Working in a somewhat similar style, but with different intentions altogether is the collective called isme. They created a publication called Tourisme (“A selective collective image of the Balkan”) which I liked very much, in which they showed the result of a three-month travel in the former Yugoslavia, doing all kinds of projects at different locations, consisting of small comments about things going on there, such as a big wall painting, a catalog of benches where people can meet, disposable garbage cans etc.
Conclusion of Mapfest Day 3
Because I get either bored or claustrophobic at lectures rather quickly when they are not totally awesome (which is pretty rare), I was happy to be served with new stuff to think or laugh about every five minutes or so, without the usual blah blah, circling around the really important things to be said and never ending silences when you almost hear the audience think about what question would be conceived of as truly being ‘interesting’ (pardon the cynicism). Perhaps to make it even more dynamic, a voting system could be erected, which adds another minute to the presentation at a certain threshold of positive votes, or when its too low, the contrary, pressing the lecturers do perform at their very best. Because once you go into populist and 'fast-food' lecturing, better do it right straight away, make it into a ridiculous circus: the bicycle track is already there! (pardon the sarcasm)
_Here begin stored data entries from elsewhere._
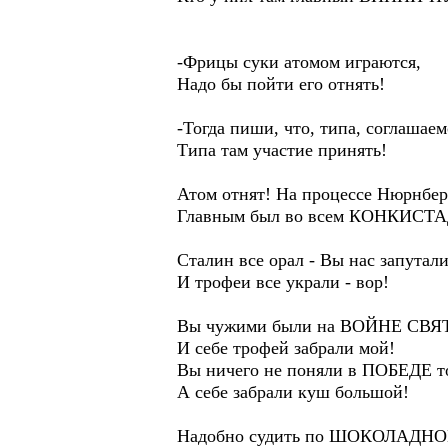
-Фрицы суки атомом играются,
Надо бы пойти его отнять!
-Тогда пиши, что, типа, соглашаем
Типа там участие принять!
Атом отнят! На процессе Нюрнбе
Главным был во всем КОНКИСТ
Сталин все орал - Вы нас запутал
И трофеи все украли - вор!
Вы чужими были на ВОЙНЕ СВЯ
И себе трофей забрали мой!
Вы ничего не поняли в ПОБЕДЕ т
А себе забрали куш большой!
Надобно судить по ШОКОЛАДНО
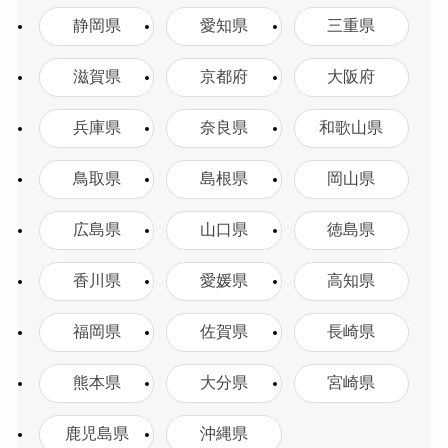
静岡県
愛知県
三重県
滋賀県
京都府
大阪府
兵庫県
奈良県
和歌山県
鳥取県
島根県
岡山県
広島県
山口県
徳島県
香川県
愛媛県
高知県
福岡県
佐賀県
長崎県
熊本県
大分県
宮崎県
鹿児島県
沖縄県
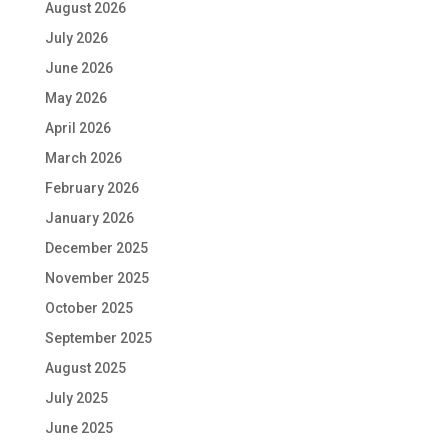
August 2026
July 2026
June 2026
May 2026
April 2026
March 2026
February 2026
January 2026
December 2025
November 2025
October 2025
September 2025
August 2025
July 2025
June 2025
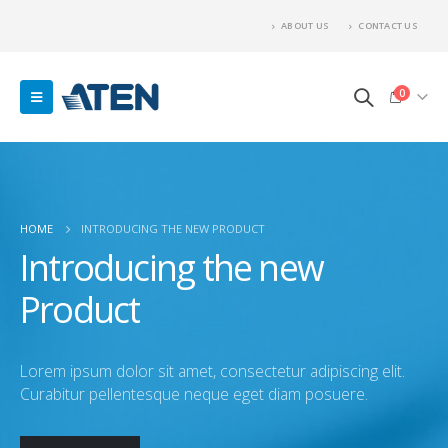
ABOUT US
CONTACT US
0
HOME
INTRODUCING THE NEW PRODUCT
Introducing the new
Product
Lorem ipsum dolor sit amet, consectetur adipiscing elit.
Curabitur pellentesque neque eget diam posuere.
A lot of questions popped up in my mind these last three days. Why is mapping important? Why should we map for change or clarity? Why is it something artists feel they have something to say about, is there a perspective they all share, i.e. what must be presupposed when mapping is to be thought of as a relevant part of the artistic field? Traditionally, most maps have a strictly instrumental or navigational value, the lack of which precisely art has sometimes made its raison d'être, the fetishization of the useless in an otherwise commodified world. Luckily this modernist or romanticist paradigm that spreads far into the 20th century, is less persistent in the projects I have seen. They do not so much reject the instrumentalist aspect of representing and controlling the world, but try to find different models and strategies to recapture their conditions of living and self-representation. Maybe the theme could have been a bit more specific within the very broad field of 'mapping', trying to let the artists react on a certain viewpoint, or something of the kind, instead of 'just' presenting their own projects in isolation, which was in itself quite inspiring.
Map Fest 2010 took place on July 6, 8 and 9 at Mediamatic Bank. The first Ignite Amsterdam was a success. Ignite events will be held at Mediamatic Bank every two months.